▶ **TASK OBJECTIVE**: Copy the records below word for word, from the line with "Муниципальное автономное учреждение" through the line with "Деятельность", including both of those lines.
:::::
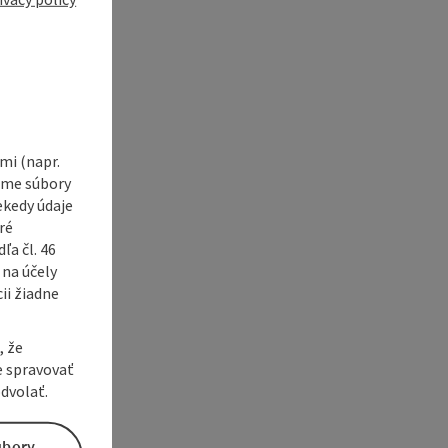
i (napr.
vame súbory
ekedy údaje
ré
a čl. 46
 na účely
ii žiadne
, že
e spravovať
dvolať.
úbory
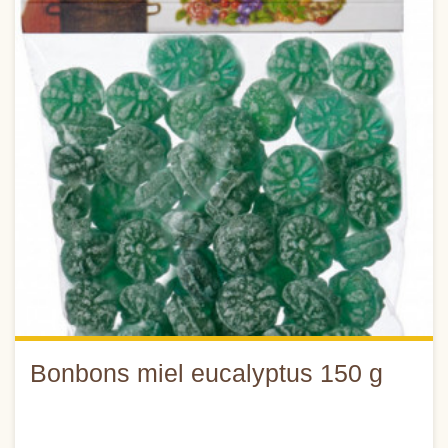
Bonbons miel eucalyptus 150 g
:::::
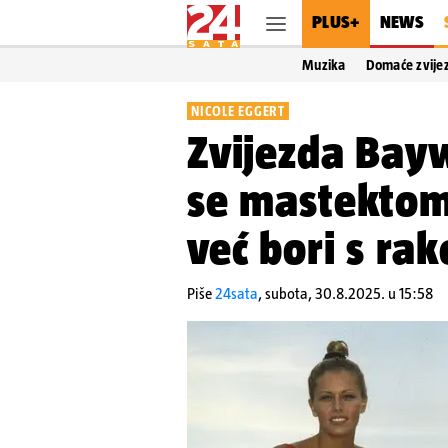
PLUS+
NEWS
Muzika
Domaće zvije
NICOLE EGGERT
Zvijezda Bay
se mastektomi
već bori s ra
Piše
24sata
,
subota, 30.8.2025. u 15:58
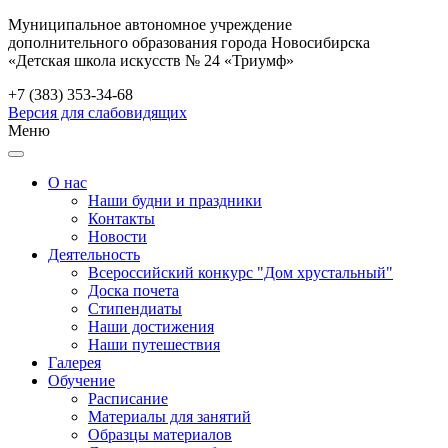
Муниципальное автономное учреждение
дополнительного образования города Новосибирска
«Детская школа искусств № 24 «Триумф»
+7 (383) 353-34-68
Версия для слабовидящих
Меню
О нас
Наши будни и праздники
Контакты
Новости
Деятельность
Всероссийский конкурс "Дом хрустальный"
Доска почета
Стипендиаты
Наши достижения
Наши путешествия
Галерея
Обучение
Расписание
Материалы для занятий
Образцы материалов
:::::
▶ **EXPECTED ANSWER**:
Муниципальное автономное учреждение
дополнительного образования города Новосибирска
«Детская школа искусств № 24 «Триумф»
+7 (383) 353-34-68
Версия для слабовидящих
Меню
О нас
Наши будни и праздники
Контакты
Новости
Деятельность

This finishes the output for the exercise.